Recenzja

Recenzja TP-Link Neffos X1 Lite - tanio, dobrze i ładnie

Albert Lewandowski
Recenzja TP-Link Neffos X1 Lite - tanio, dobrze i ładnie
Reklama

Dobre telefony poznaje się po tym, że przyjemnie się ich używa i w sumie trudno wskazać w nich jakąkolwiek poważną wadę. Każdy producent pragnie zaoferować taki model. Jeszcze lepiej, jak będzie wyróżniał się niską ceną – wtedy otrzymamy przepis na idealne urządzenie. Na papierze taki właśnie wydaje się być TP-Link Neffos X1 Lite. Oferuje niezłe podzespoły, kosztuje poniżej 500 złotych, ale czy to wszystko składa się na udaną propozycję?

Dane techniczne TP-Link Neffos X1 Lite:

Reklama
  • ekran 5” IPS TFT LCD o rozdzielczości HD (294 ppi),
  • Mediatek MT6750 (4 x ARM Cortex A53 1,5GHz i 4 x ARM Cortex A53 1GHz) z ARM Mali T860MP2,
  • 2GB RAM,
  • 16GB pamięci wbudowanej (dostępne ok. 9,8GB),
  • slot kart microSD do 128GB (slot hybrydowy),
  • Android 7.0 Nougat z nakładką NFUI 2.1,
  • dual SIM standby (2 x nanoSIM),
  • GPS, Glonass,
  • WiFi 802.11 a/b/g/n 2,4&5GHz,
  • Bluetooth 4.1,
  • radio FM,
  • LTE kategorii 4,
  • aparat 13 Mpix z diodą doświetlającą,
  • kamerka 5 Mpix,
  • bateria 2550 mAh,
  • wymiary: 143 x 71 x 8,5 mm,
  • waga: 138 g.

Cena w momencie publikacji recenzji: 499 złotych.

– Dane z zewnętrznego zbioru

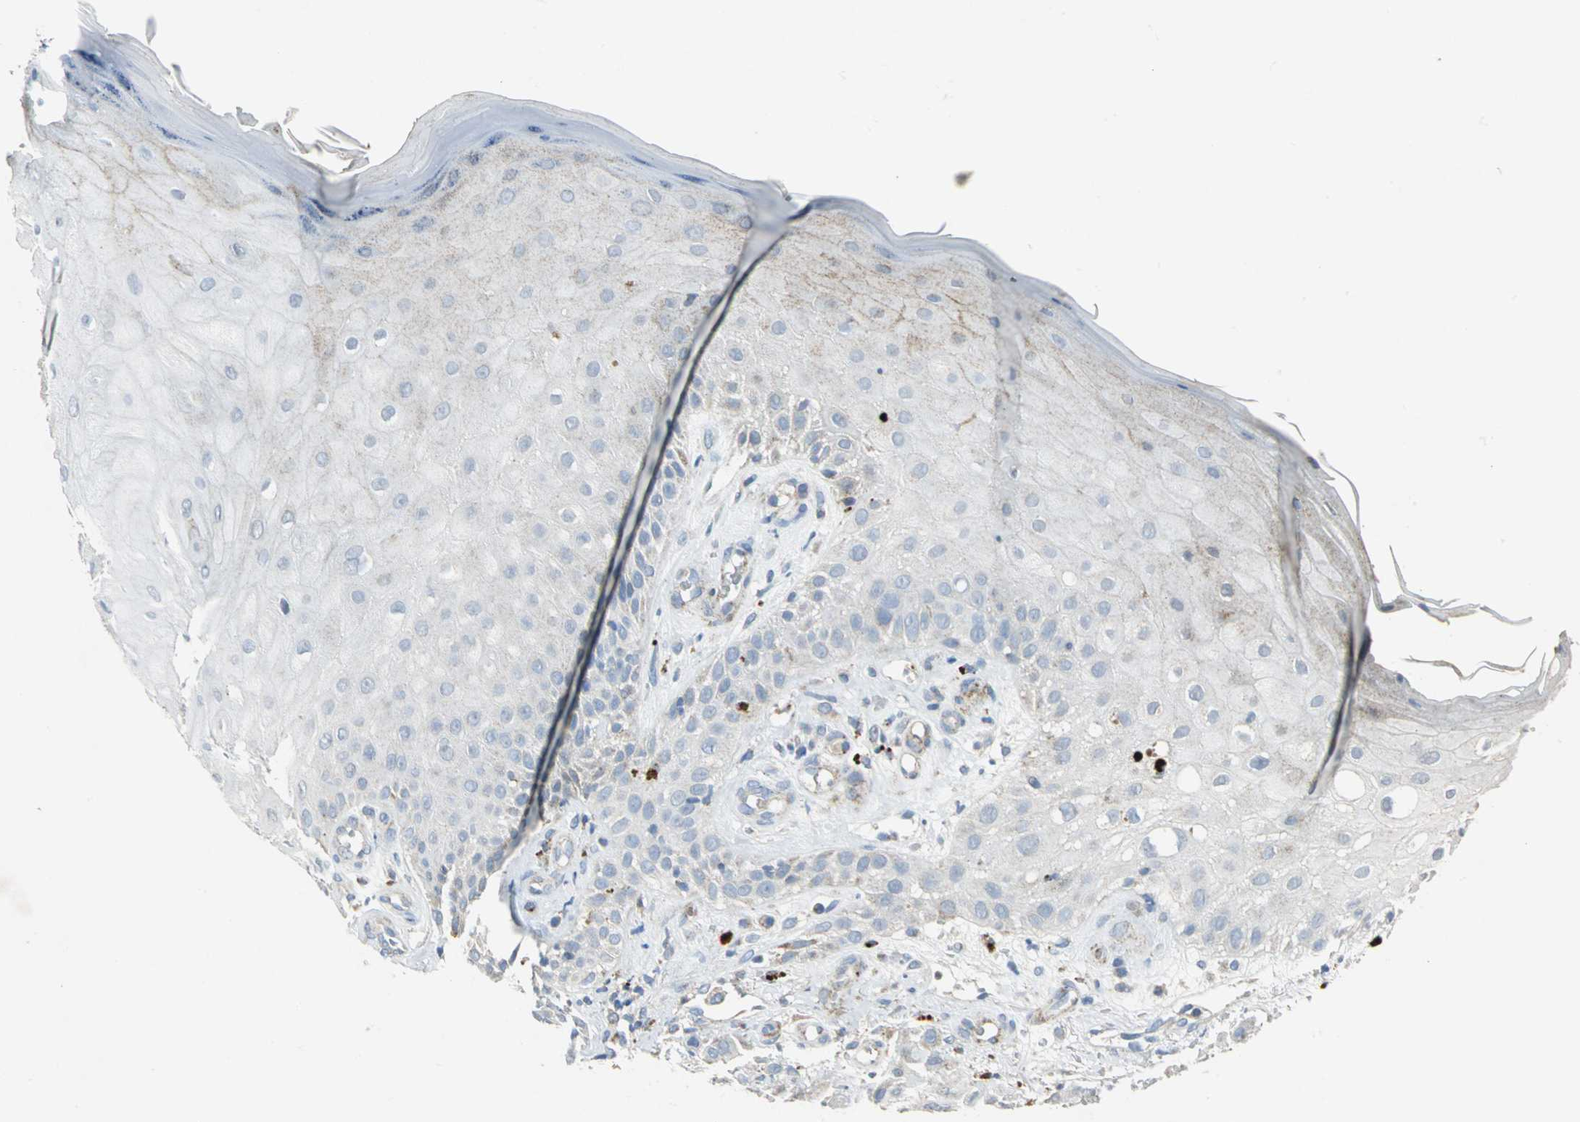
{"staining": {"intensity": "weak", "quantity": "<25%", "location": "cytoplasmic/membranous"}, "tissue": "skin cancer", "cell_type": "Tumor cells", "image_type": "cancer", "snomed": [{"axis": "morphology", "description": "Squamous cell carcinoma, NOS"}, {"axis": "topography", "description": "Skin"}], "caption": "Immunohistochemistry of human skin squamous cell carcinoma demonstrates no staining in tumor cells.", "gene": "SPPL2B", "patient": {"sex": "female", "age": 42}}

Kup TP-Link Neffos X1 Lite za 449 PLN w Neonet.pl. Kliknij! 

Obudowa

Pod względem samego wyglądu testowany sprzęt pozytywnie mnie zaskoczył. Mimo że to budżetowiec, prezentuje się na żywo całkiem ładnie i pod tym względem może śmiało rywalizować z wieloma droższymi konstrukcjami. Na plus muszę zaliczyć samo wyprofilowanie plecków. Delikatnie zaoblone po bokach powodują, że Neffos bardzo dobrze leży w dłoni i bezproblemowo większość osób będzie mogło obsługiwać go jedną ręką.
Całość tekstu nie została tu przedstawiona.